Ebonite in the history of the pen
Ebonite was invented by Charles Goodyear in 1839. He realized that by mixing sulphur and latex and heating it, he obtained a rigid and black material instead of an elastic one. The colour obtained and the consistency of the material are very close to that of ebony (heartwood) hence its name Ebonite. His brother, Nelson Goodyear will commercialize this material in 1851. Ebonite was to become the very first material used in the manufacture of fountain pens. Numerous brands such as Waterman and Parker then used it in their manufacture.
In 1990, Recife, which was already committed to sustainable development, became the first manufacturer in the world to redesign writing instruments made of ebonite.

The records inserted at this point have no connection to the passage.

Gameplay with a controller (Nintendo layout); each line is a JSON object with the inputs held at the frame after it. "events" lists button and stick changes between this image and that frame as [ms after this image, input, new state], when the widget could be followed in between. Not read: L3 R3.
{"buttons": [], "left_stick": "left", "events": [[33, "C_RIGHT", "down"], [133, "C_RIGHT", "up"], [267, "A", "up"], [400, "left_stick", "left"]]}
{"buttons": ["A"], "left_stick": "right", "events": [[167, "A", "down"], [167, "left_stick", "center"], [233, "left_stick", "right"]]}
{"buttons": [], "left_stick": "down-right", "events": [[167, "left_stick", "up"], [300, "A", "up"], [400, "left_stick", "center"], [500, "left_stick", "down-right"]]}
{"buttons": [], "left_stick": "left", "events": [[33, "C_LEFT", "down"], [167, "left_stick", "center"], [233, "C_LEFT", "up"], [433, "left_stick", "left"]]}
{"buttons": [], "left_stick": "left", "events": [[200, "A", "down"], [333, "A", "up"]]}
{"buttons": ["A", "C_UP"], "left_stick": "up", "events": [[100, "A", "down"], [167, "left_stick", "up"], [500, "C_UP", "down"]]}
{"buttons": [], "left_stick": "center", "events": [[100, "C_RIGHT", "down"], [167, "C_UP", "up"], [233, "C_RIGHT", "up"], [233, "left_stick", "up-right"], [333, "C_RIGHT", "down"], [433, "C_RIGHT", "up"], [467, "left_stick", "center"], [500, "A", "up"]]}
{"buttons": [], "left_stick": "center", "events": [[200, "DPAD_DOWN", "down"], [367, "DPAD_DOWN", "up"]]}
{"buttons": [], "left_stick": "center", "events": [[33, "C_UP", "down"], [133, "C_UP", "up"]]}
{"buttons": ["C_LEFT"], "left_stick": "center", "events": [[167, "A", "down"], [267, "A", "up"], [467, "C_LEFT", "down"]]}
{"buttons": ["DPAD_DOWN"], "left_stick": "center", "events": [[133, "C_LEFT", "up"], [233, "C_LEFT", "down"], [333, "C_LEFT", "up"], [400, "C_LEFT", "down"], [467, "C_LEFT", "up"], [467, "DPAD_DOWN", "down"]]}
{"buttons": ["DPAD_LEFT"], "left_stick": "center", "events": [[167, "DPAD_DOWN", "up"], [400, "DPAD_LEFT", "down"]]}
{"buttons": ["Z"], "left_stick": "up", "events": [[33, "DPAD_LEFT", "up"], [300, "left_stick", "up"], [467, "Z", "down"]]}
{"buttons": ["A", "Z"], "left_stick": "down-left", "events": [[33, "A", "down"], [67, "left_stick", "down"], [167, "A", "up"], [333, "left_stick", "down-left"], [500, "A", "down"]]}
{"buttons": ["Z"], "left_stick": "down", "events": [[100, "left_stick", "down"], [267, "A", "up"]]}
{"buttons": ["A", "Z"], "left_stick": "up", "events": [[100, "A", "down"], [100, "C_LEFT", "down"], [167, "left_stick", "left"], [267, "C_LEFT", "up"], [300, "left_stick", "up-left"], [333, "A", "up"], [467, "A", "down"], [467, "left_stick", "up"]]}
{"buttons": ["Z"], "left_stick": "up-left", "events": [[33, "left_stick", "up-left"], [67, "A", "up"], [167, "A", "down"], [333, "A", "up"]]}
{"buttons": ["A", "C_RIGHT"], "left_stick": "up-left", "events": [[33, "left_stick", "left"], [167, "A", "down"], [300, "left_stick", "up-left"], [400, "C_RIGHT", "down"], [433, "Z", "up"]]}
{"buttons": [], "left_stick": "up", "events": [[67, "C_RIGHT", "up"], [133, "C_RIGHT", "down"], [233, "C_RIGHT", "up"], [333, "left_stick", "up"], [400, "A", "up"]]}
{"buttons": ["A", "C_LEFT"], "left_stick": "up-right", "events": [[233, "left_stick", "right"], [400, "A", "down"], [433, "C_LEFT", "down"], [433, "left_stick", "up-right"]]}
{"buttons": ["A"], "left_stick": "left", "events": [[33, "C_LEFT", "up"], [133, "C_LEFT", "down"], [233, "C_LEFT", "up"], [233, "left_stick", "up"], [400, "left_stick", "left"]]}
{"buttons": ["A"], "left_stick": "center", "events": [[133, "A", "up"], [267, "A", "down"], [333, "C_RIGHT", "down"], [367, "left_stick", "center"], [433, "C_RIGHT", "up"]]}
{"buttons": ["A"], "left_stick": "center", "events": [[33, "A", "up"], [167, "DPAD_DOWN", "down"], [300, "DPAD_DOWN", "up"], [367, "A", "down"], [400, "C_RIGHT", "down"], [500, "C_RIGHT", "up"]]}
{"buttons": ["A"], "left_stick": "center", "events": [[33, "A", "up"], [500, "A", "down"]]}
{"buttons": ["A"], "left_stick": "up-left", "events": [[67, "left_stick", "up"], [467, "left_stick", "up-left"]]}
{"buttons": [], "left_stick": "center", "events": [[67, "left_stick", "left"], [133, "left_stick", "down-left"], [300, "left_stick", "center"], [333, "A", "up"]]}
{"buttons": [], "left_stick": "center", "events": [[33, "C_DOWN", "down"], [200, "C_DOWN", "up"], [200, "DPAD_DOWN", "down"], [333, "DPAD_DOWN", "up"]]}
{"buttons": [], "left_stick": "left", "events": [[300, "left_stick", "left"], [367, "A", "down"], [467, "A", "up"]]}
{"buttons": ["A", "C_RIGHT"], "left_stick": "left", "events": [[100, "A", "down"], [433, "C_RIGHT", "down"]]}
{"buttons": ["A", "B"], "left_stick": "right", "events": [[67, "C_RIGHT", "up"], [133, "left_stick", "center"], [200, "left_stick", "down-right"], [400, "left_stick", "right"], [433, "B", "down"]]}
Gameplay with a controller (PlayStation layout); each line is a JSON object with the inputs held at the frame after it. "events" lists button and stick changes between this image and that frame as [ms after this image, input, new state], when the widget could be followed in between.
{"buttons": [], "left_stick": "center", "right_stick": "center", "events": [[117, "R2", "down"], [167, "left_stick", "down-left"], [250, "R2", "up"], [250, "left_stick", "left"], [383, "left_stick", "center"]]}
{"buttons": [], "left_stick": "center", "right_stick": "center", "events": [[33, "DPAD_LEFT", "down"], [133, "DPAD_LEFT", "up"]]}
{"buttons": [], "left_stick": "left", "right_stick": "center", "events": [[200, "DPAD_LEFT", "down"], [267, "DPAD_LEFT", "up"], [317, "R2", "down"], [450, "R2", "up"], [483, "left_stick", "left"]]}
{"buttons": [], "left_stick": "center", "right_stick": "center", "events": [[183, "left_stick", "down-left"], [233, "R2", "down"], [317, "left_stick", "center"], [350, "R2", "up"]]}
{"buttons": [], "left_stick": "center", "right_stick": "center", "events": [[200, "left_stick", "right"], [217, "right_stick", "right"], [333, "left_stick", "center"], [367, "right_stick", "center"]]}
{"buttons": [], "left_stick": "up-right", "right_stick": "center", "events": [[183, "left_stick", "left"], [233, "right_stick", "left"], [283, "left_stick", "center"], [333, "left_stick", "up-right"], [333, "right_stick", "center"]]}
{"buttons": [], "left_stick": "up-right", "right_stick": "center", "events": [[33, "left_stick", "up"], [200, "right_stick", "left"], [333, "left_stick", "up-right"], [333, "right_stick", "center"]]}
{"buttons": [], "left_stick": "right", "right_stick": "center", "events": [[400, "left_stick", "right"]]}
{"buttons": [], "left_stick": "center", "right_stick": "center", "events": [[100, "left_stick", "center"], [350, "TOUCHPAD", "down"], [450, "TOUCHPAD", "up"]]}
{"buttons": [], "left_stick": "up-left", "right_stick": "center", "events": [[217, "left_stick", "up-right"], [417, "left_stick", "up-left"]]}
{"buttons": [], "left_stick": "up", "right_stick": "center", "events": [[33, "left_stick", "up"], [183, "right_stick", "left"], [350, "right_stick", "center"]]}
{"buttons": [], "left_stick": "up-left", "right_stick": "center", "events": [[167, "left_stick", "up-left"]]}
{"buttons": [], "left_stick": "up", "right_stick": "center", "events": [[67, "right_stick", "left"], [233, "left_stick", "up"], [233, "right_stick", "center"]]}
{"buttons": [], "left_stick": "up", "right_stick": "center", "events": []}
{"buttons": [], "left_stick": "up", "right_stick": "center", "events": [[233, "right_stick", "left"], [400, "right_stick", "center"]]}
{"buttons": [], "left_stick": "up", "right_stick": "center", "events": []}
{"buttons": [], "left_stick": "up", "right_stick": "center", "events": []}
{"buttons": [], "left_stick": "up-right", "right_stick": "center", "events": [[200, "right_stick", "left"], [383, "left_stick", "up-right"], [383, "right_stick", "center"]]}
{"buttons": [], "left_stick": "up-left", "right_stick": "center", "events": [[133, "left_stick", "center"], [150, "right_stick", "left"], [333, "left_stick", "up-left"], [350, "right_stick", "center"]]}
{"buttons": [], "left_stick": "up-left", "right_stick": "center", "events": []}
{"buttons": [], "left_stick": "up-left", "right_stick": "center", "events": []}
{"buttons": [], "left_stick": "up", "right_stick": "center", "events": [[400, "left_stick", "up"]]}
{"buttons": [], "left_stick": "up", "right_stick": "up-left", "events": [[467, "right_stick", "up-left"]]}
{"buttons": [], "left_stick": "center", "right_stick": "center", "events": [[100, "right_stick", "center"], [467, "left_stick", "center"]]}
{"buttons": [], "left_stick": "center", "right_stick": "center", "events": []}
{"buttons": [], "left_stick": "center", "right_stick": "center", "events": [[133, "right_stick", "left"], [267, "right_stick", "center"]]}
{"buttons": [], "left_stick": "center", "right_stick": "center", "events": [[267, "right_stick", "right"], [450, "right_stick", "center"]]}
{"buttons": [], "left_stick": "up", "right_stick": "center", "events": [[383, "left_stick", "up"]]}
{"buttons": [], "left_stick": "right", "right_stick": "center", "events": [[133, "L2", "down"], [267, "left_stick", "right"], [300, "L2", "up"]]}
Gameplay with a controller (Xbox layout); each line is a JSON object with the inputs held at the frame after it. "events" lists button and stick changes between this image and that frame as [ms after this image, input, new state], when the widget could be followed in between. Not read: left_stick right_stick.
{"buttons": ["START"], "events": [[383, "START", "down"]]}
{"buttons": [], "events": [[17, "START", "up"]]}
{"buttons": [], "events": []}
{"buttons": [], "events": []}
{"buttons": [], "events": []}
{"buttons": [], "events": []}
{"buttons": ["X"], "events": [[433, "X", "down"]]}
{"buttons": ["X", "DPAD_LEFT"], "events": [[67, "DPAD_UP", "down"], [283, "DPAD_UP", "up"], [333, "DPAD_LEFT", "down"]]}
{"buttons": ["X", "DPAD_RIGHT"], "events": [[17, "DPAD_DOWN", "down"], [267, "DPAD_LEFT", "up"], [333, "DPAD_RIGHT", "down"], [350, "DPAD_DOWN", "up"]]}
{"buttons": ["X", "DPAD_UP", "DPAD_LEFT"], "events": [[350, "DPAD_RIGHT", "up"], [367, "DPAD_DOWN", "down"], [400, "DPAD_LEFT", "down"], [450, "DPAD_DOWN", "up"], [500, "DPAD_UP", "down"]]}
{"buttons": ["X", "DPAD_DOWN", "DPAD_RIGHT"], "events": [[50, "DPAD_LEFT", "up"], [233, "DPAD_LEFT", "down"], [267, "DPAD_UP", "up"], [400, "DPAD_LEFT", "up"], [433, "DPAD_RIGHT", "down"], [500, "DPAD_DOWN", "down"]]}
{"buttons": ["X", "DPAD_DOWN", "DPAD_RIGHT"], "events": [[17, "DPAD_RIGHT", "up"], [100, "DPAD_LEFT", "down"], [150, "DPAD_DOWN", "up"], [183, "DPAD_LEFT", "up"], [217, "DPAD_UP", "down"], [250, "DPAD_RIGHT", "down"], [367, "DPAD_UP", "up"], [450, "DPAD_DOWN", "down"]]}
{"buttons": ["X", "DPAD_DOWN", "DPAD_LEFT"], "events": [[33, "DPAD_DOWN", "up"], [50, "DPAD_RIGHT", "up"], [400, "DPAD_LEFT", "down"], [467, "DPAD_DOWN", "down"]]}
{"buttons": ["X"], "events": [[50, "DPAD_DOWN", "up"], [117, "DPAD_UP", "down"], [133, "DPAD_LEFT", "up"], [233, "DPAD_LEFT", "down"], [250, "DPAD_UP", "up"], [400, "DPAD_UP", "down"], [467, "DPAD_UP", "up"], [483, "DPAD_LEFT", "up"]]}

Ebonite and sustainability
Ebonite was developed in the middle of the 19th century at a time when the materials were still “naturally” natural. Ebonite is made from latex – sap from the rubber tree – a sustainable and renewable resource found in tropical forests. The latex is harvested in a way that preserves the rubber tree and excludes deforestation, thus preserving the essential role of forests in capturing CO2 from the atmosphere. Ebonite is fully recyclable.
Preservation of local ecosystems
Harvesting latex from the rubber tree is an ancestral tradition. It allows to valorize natural resources and to perpetuate local jobs. It thus encourages the sedentarisation of populations in their traditional living areas.
Did you know ?
Ebonite is often used to make musical instruments such as clarinet mouthpieces, saxophone mouthpieces but also for bowling balls and rubber tank liners.